Friends plead for teacher in student
sex case
By Ramon Coronado -- Bee Staff Writer
Published 2:15 am PDT Thursday, July 7, 2005

Margaret De Barraicua, a McClatchy High School intern teacher charged with having
sex with one of her 16-year-old students, took advantage of a developmentally
disabled teenager, a prosecutor will argue today in Sacramento Superior Court.

"The victim was particularly vulnerable as he was a special education student,"
Deputy District Attorney Kevin Higgins said in court papers.

At a preliminary hearing scheduled this afternoon the prosecutor, who maintains the
30-year-old teacher violated a "position of trust," will push for four felony charges that
carry a potential punishment ranging from probation to three years in prison.

But two dozen college professors, teachers, longtime friends, neighbors, a pastor and
family members say a prison sentence is too harsh for De Barraicua.

In letters written in support of De Barraicua, they portray her as a community service
volunteer, an accomplished student, devout Catholic and a loving mother.

"I believe Margaret has done something completely out of character," wrote Fausto
Avendaño, a professor of Spanish literature at California State University, Sacramento.

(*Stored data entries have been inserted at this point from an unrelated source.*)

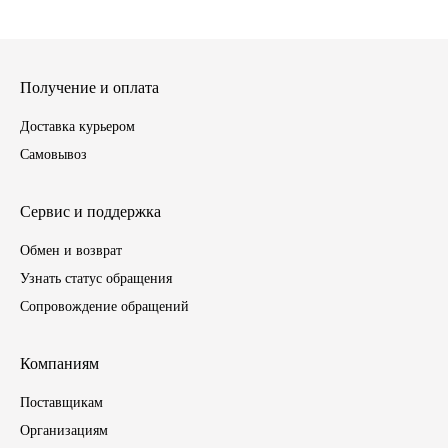
ГАЗПРОМ
РОСНЕФТЬ
Получение и оплата
Доставка курьером
Автозапчасти
Самовывоз
ЗИЛ
Сервис и поддержка
ВАЗ
Обмен и возврат
Узнать статус обращения
МАЗ
Сопровождение обращений
КАМАЗ
Компаниям
ГАЗ
Поставщикам
Организациям
ПАЗ, КАВЗ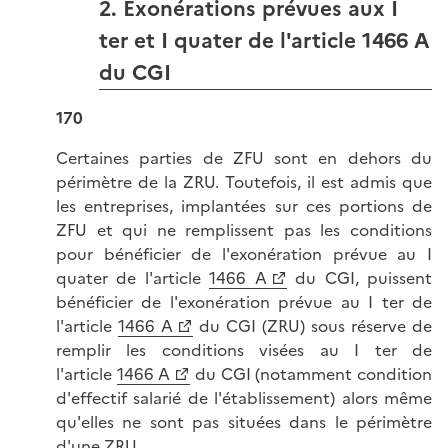
2. Exonérations prévues aux I
ter et I quater de l'article 1466 A
du CGI
170
Certaines parties de ZFU sont en dehors du
périmètre de la ZRU. Toutefois, il est admis que
les entreprises, implantées sur ces portions de
ZFU et qui ne remplissent pas les conditions
pour bénéficier de l'exonération prévue au I
quater de l'article
1466 A
du CGI, puissent
bénéficier de l'exonération prévue au I ter de
l'article
1466 A
du CGI (ZRU) sous réserve de
remplir les conditions visées au I ter de
l'article
1466 A
du CGI (notamment condition
d'effectif salarié de l'établissement) alors même
qu'elles ne sont pas situées dans le périmètre
d'une ZRU.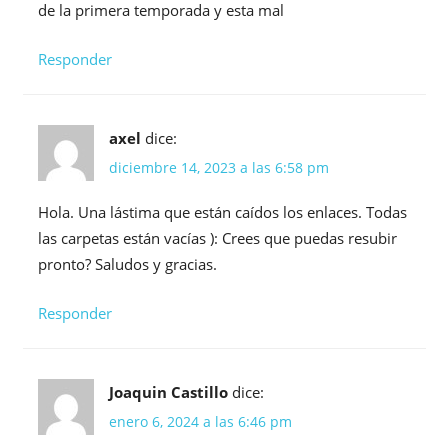
de la primera temporada y esta mal
Responder
axel
dice:
diciembre 14, 2023 a las 6:58 pm
Hola. Una lástima que están caídos los enlaces. Todas
las carpetas están vacías ): Crees que puedas resubir
pronto? Saludos y gracias.
Responder
Joaquin Castillo
dice:
enero 6, 2024 a las 6:46 pm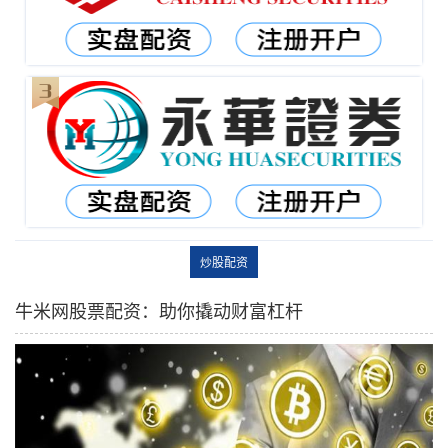
炒股配资
牛米网股票配资：助你撬动财富杠杆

Marcos Garcia, who has known De Barraicua for the past 13 years, described the
Mustard Seed School volunteer as a person who has a "stream of qualities that many
of us only hope to mirror."

Yolanda Goyenechea, a mortgage company branch manager and longtime friend,
described De Barraicua as "philanthropic by nature."

De Barraicua's lawyer, Philip Cozens, said he will be asking that his client's felonies
be reduced to a single misdemeanor at today's hearing.

"A misdemeanor is all the punishment this case deserves," Cozens said Wednesday.

De Barraicua was arrested Feb. 19 after Sacramento police found her with her student
in a parked car behind the Leonardo da Vinci Elementary School. De Barraicua and the
teenager were in the front seat and her 2-year-old son was in a safety seat in the rear
of the car. The woman's husband later took custody of the toddler.

Although the teenager told police he'd had sex with his teacher only once before, De
Barraicua admitted to having sex three other times. The first incident was at her home
in December and the other two were in her car.

The teenager told police having sex was his idea, and he was never threatened or
promised favors. De Barraicua said she was in love with the boy, according to a police
report.

De Barraicua, who began working at McClatchy High School in September, was placed
on paid administrative leave after her arrest.

Higgins maintains that De Barraicua not only took advantage of a boy half her age, but
that the boy was especially vulnerable because he has been a special education
student since 1996. He spends 80 percent of his class time in special education
services, according to school records.

Although the boy was participating in an anger management program stemming from a
"fighting incident" last year, he has "shown improvement in his academic skills" and
is "polite and friendly," according to an Oct. 29, 2004, evaluation report.

Sacramento lawyer Daniel J. Sullivan represents the boy and his family.

In a letter of support for De Barraicua, the Rev. Michael Jurna of Marysville said he
believed the teenager should share some responsibility.

"His consensual decision to participate in this encounter should be accountable," said
Jurna, a family friend.

Margaret Carol Brown, another Sacramento State professor who wrote a letter of
support, said she attended the defendant's wedding.

The professor said she was "moved by the prayer circle the family formed around
Margaret and her husband," Brown wrote.

De Barraicua's father, Louis De Barraicua, a retired Air Force medical lab technician
who works as a physician's assistant for a Yuba County clinic, wrote that his
daughter, who was the first of five children, has lost her job, her child and her career
in teaching.

"She was caught in a very complex net of stressors and emotions that overwhelmed
her," he wrote.

De Barraicua's brother, Louis A. De Barraicua, a middle school teacher in Los Angeles,
said his sister would seek out his advice during her first days of teaching.

He said he told his sister to "set clear boundaries" with students who approached her
sexually.

Higgins cites the brother's letter in his court papers as evidence that De Barraicua
knew what she was doing was wrong.

"We know from the defendant that she had talked to family members about what she
was doing before she was ultimately caught in the act," Higgins wrote.